Perhaps the biggest growth we see in this episode is Jessa’s — in finding (and rescuing) Beadie, she has found what she so desperately needed: an anchor, a maternal figure. When we first see her, she is a barrel of responsibility; she took the cat to the vet, picked up enough pastrami at the Second Avenue Deli to feed all of Brighton Beach, and knows Beadie’s schedule down to lunchtime and appointments with the home attendant. This is all thrown into turmoil when Beadie’s daughter (the tough-talking Natasha Lyonne, whose inability to pronounce unconscionable is one of the ep’s funniest moments) returns to take her back to Connecticut, calling Jessa a “piece of shit” for aiding her mother’s potential suicide.

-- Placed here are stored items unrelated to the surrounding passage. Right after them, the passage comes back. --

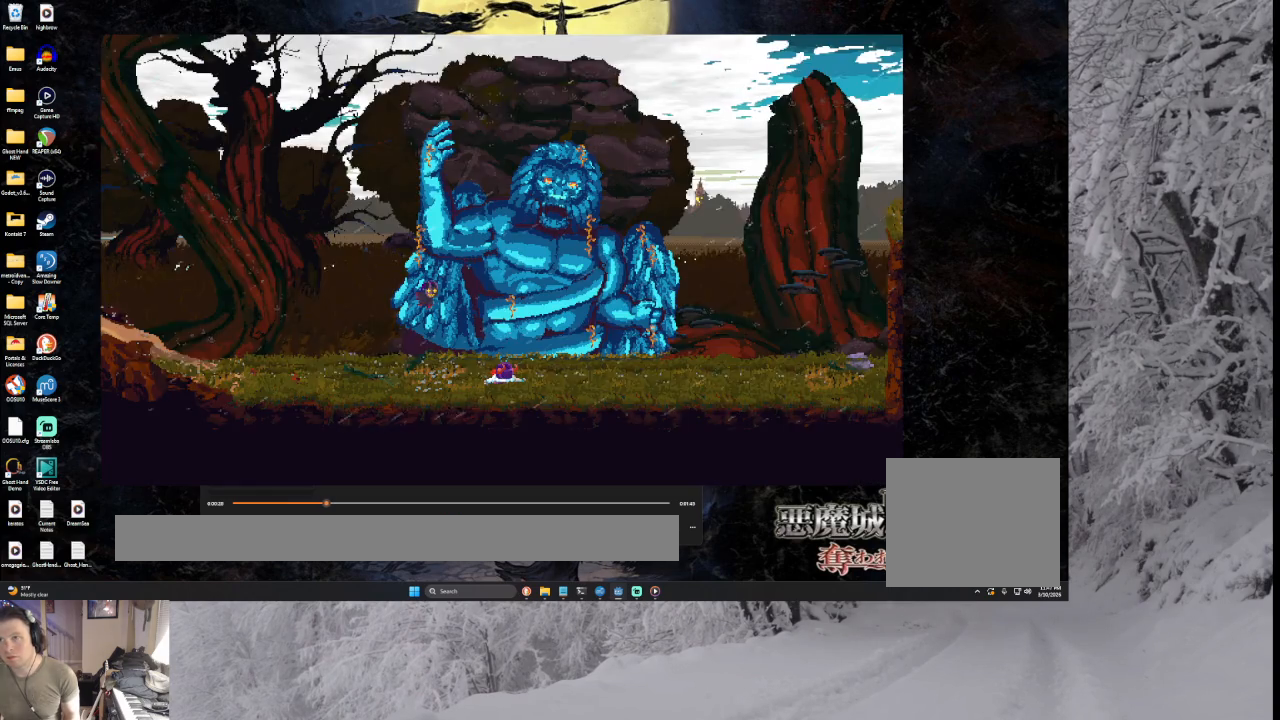
{"buttons": ["CROSS"], "left_stick": "right", "right_stick": "center", "events": []}
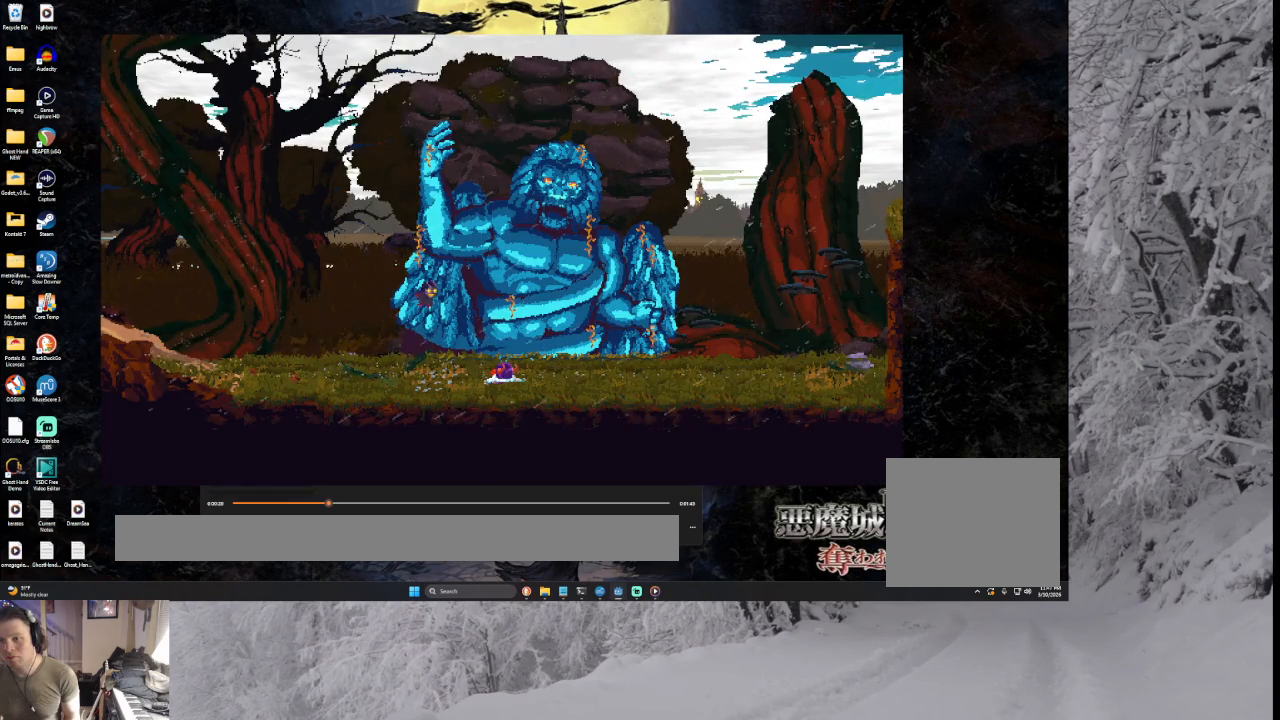
{"buttons": ["CROSS"], "left_stick": "right", "right_stick": "center", "events": []}
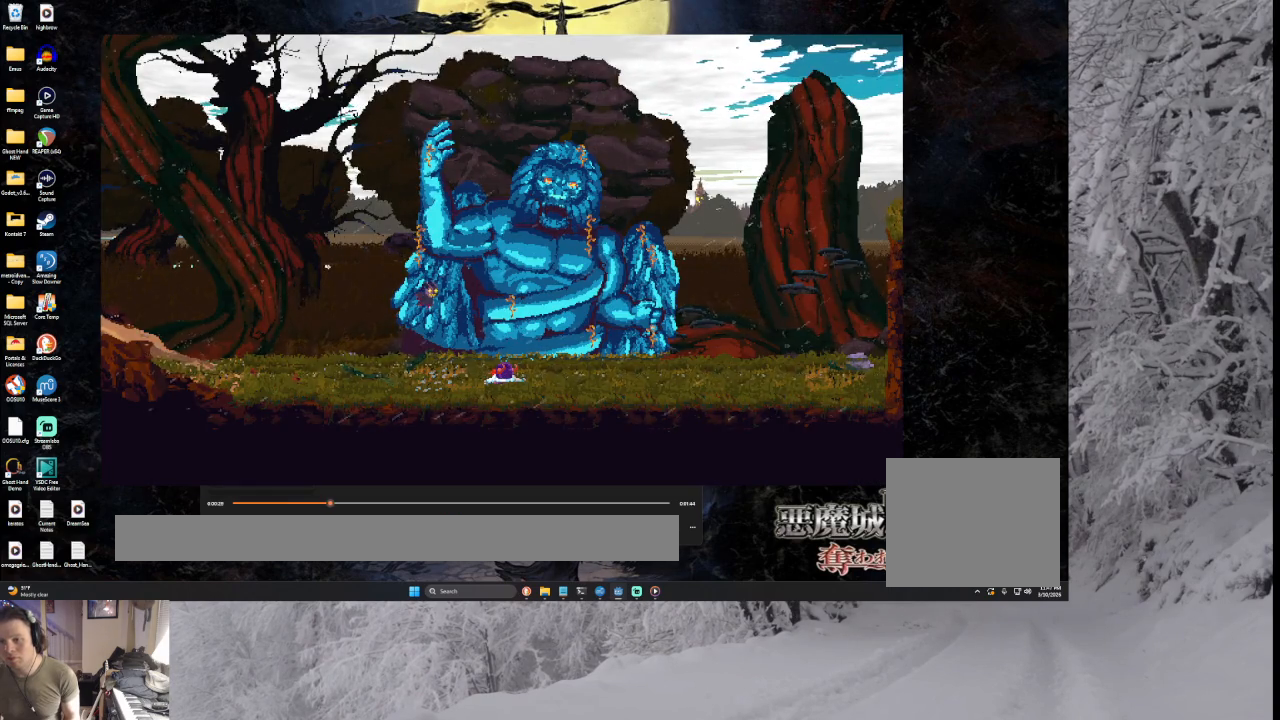
{"buttons": ["CROSS"], "left_stick": "center", "right_stick": "center", "events": [[33, "SQUARE", "down"], [200, "SQUARE", "up"], [433, "left_stick", "center"]]}
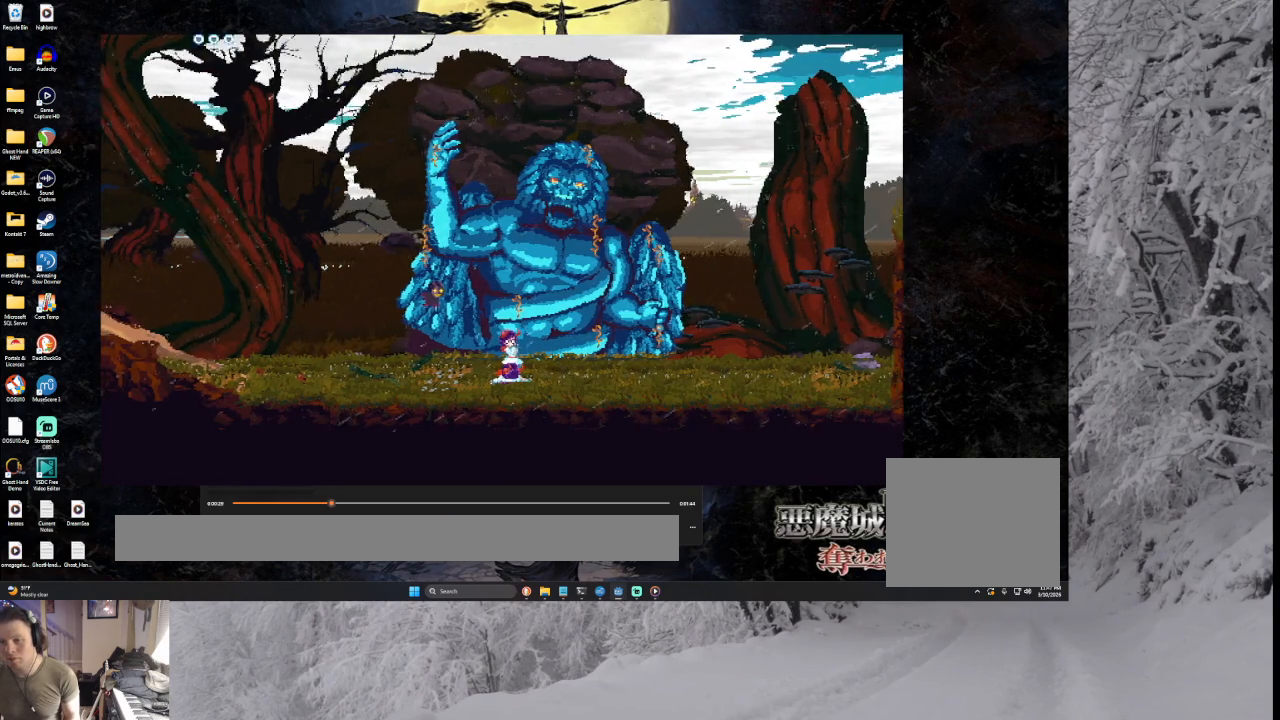
{"buttons": ["CROSS"], "left_stick": "right", "right_stick": "center", "events": [[200, "left_stick", "right"]]}
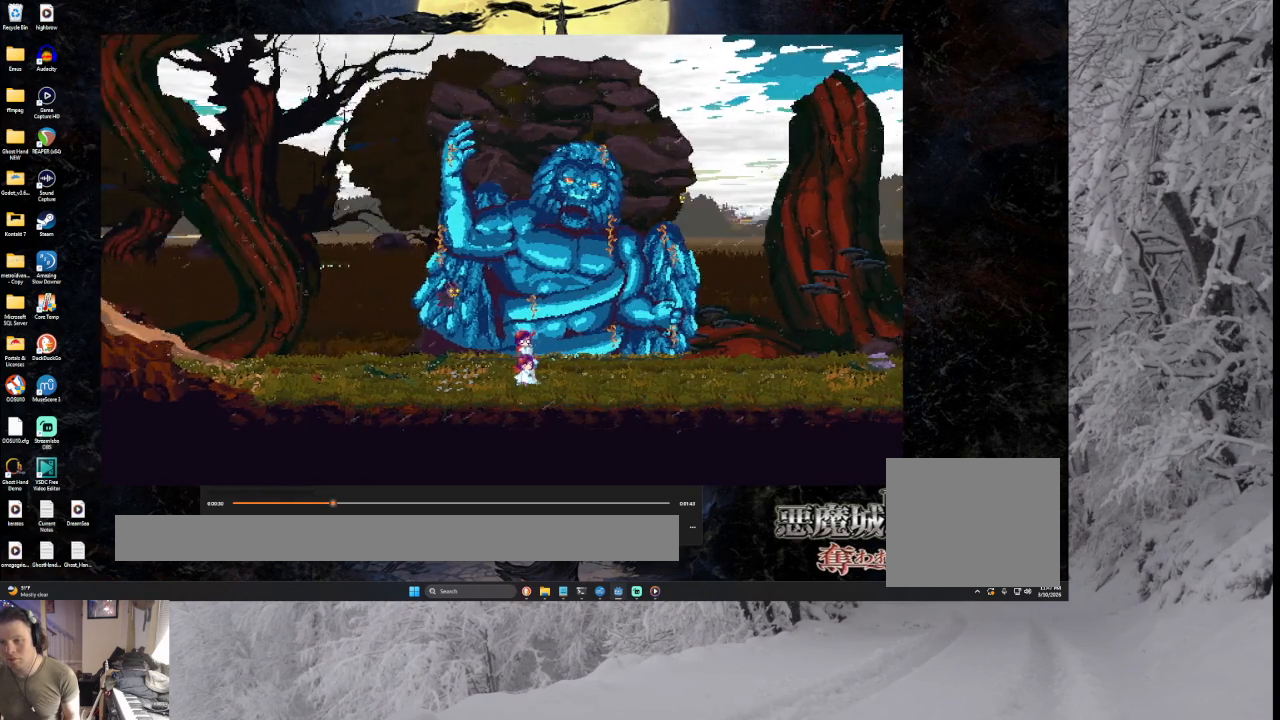
{"buttons": ["CROSS"], "left_stick": "right", "right_stick": "center", "events": [[200, "left_stick", "center"], [500, "left_stick", "right"]]}
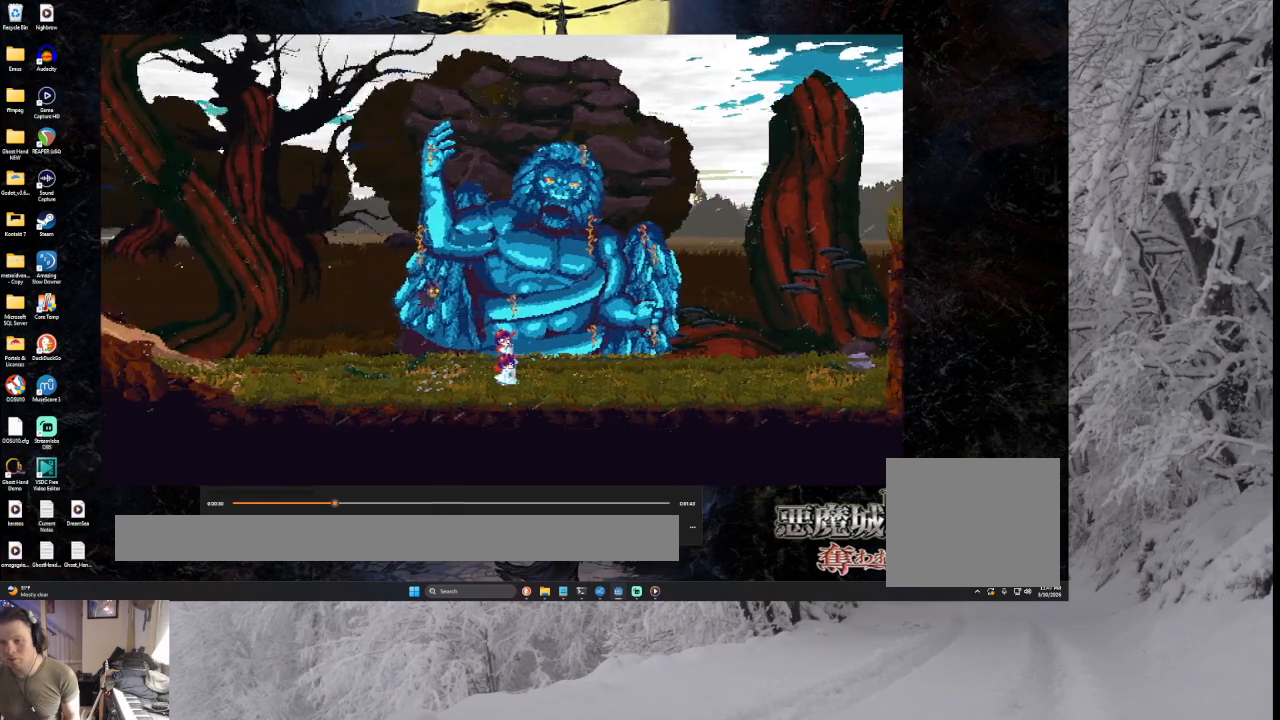
{"buttons": ["CROSS"], "left_stick": "right", "right_stick": "center", "events": [[300, "left_stick", "center"], [500, "left_stick", "right"]]}
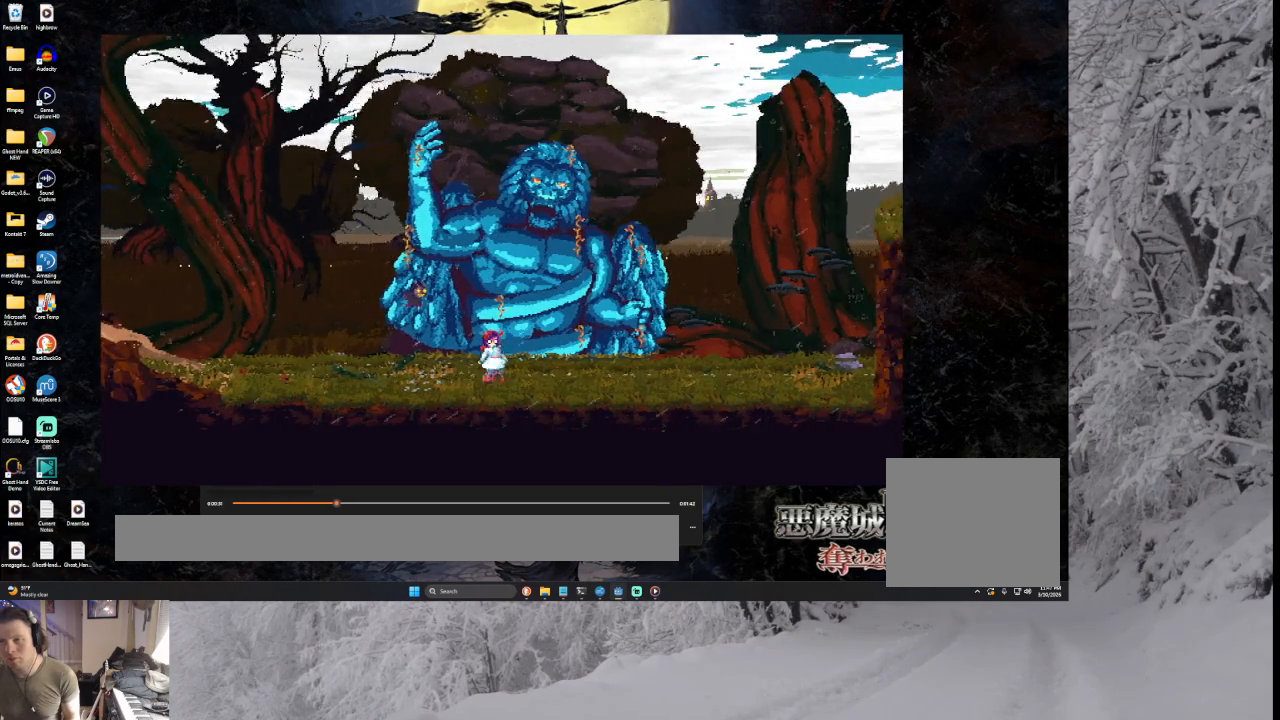
{"buttons": ["CROSS"], "left_stick": "right", "right_stick": "center", "events": []}
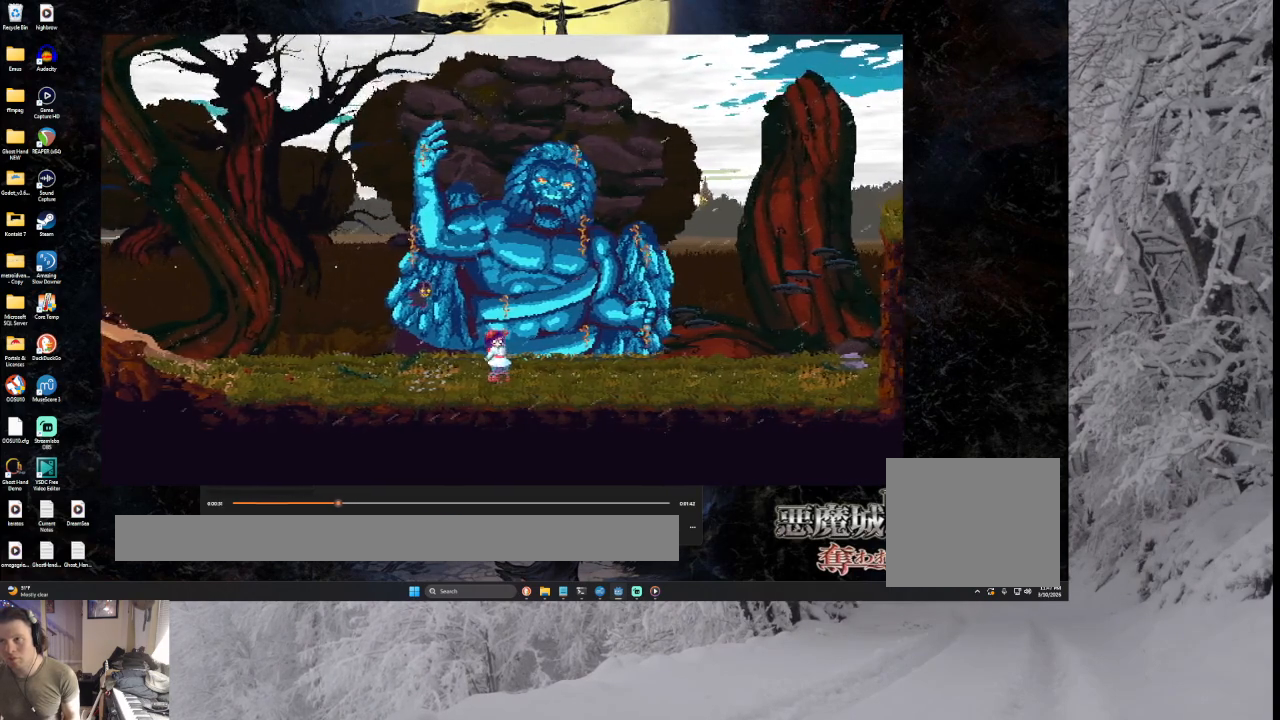
{"buttons": ["CROSS"], "left_stick": "right", "right_stick": "center", "events": [[133, "left_stick", "center"], [367, "left_stick", "right"]]}
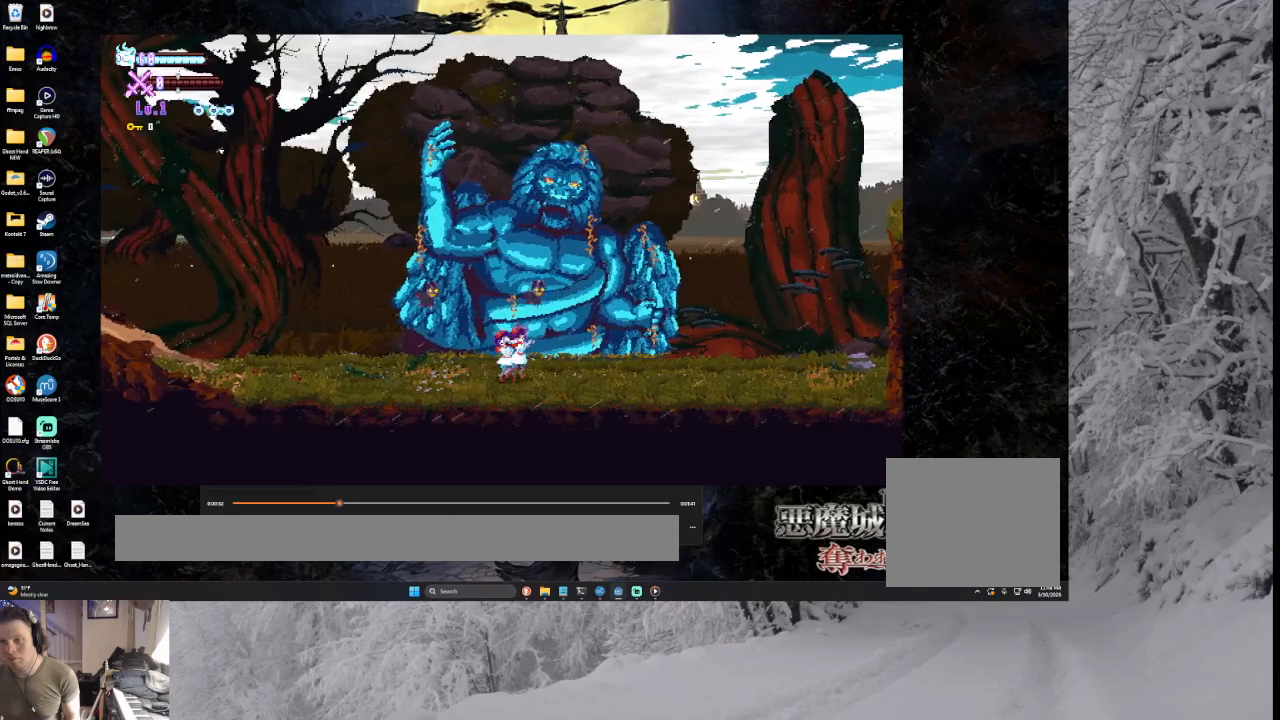
{"buttons": ["CROSS"], "left_stick": "right", "right_stick": "center", "events": []}
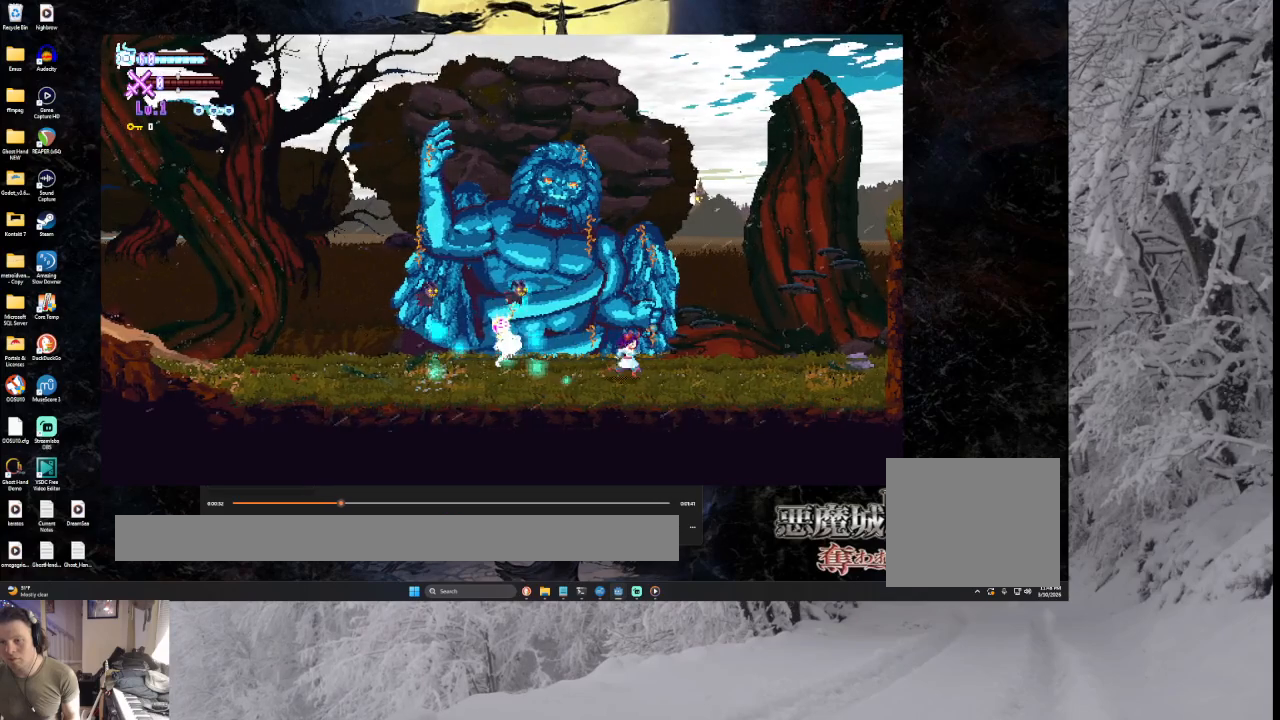
{"buttons": ["CROSS", "TRIANGLE"], "left_stick": "right", "right_stick": "center", "events": [[300, "TRIANGLE", "down"]]}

The withering speech that Lyonne delivers to Jessa about the downfall of her generation is one of those meta-Girls moments where we can see Dunham’s wheels spinning, incorporating the criticism of the show into the show itself. “I’m not that much older than you and all my friends have it together,” she says. “But every time I meet someone five or more years younger than me, they are a complete asshole.”
It’s not clear, however, who the asshole is, exactly. Jessa may have helped Beadie get her hands on fatal drugs, but she also really learned how to love and care for another person. “You really took care of me,” Beadie says, staring directly into what makes Jessa such a magnetic and infuriating person. “You are so full of contradictions: You’re so beautiful, and then you’re so ugly.”
When Jessa tells Beadie, “I tried,” it is a silent, sacred moment. Jessa has never really tried at anything. Selflessness looks good on her. Of course, her generosity only lasts for so long. “Tell me you love me more than her,” she says, asking Beadie to choose her over her daughter. And in the episode’s most heartbreaking moment, Beadie does.